Obermeit noted that when he first enrolled with VUB, his math scores were “that of an eighth grader’s.” But after joining VUB, dropping out to dedicate time to his job, and then joining again, Obermeit took the SAT and scored a 1310.
“That got rid of a full year of remedial math that I would have had to take at ASU,” Obermeit said. “It also made me $20 richer, because my old boss had bet me that I wouldn’t score higher than he did.”
Beyond academics and an extra $20 in his pocket, VUB helped Obermeit adjust to college life — which can be especially challenging for veterans.
Obermeit said it’s difficult for veterans to get adjusted to civilian life and even harder to adjust to being a college student. He said it’s why a lot of veterans drop out of college and subsequently don’t use their GI bill.
“We’re the weird old dudes, us infantry guys usually being bearded and tattooed, that younger students may avoid sitting next to,” Obermeit said. “But it’s never too late to reinvent yourself.”
So reinvent himself he did. He’s earned solid grades and “fell in love with ASU” and the fields of biology and ecology.
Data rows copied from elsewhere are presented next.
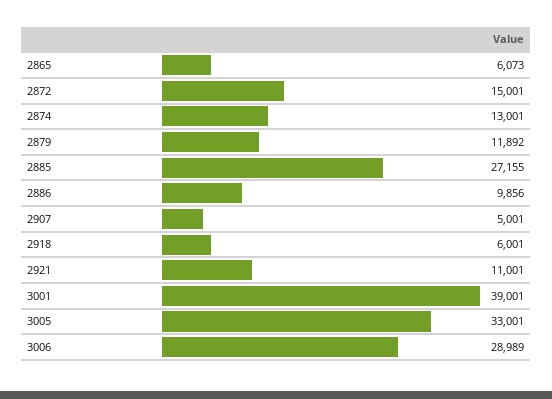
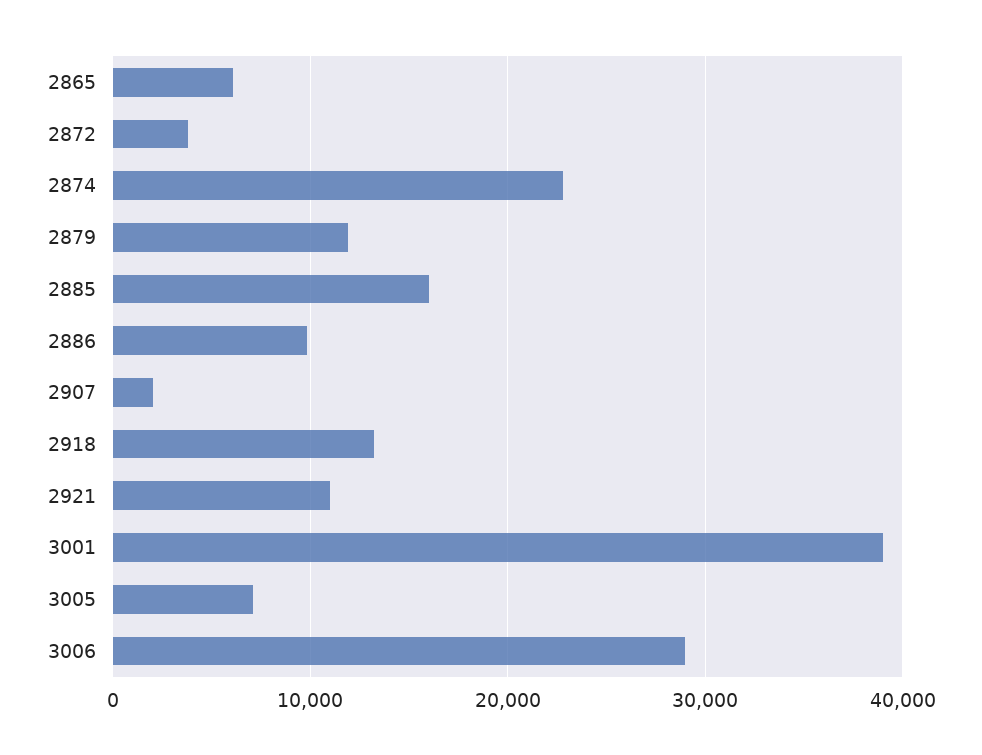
  {
    "2865": 6073,
-   "2872": 15001,
+   "2872": 4000,
-   "2874": 13001,
+   "2874": 23000,
    "2879": 11892,
-   "2885": 27155,
+   "2885": 16000,
    "2886": 9856,
-   "2907": 5001,
+   "2907": 2000,
-   "2918": 6001,
+   "2918": 13000,
    "2921": 11001,
    "3001": 39001,
-   "3005": 33001,
+   "3005": 7000,
    "3006": 28989
  }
“This field really lights a fire inside of me, and I never want to stop,” Obermeit said. “After I graduate, I definitely plan on attending grad school. I want to work in the field and maybe become a professor myself someday.”
And with all of his successes, Obermeit notes he owes much of it to those around him who have helped him through his transition from military to civilian to student life.
“If you would have told me eight years ago, when I was in Afghanistan, that one day I would be a college student with hopes of grad school, I wouldn’t have believed you. I wouldn’t even have believed that I would be alive,” Obermeit said.
Obermeit — who now works for VUB while attending ASU — said that the program is an integral part of his success story.
“I can’t tell you how good it feels to be working for an organization that has done so much for me and that has also given me the opportunity to give back to my fellow vets,” Obermeit said. “If it was not for VUB, I would not be where I am today.”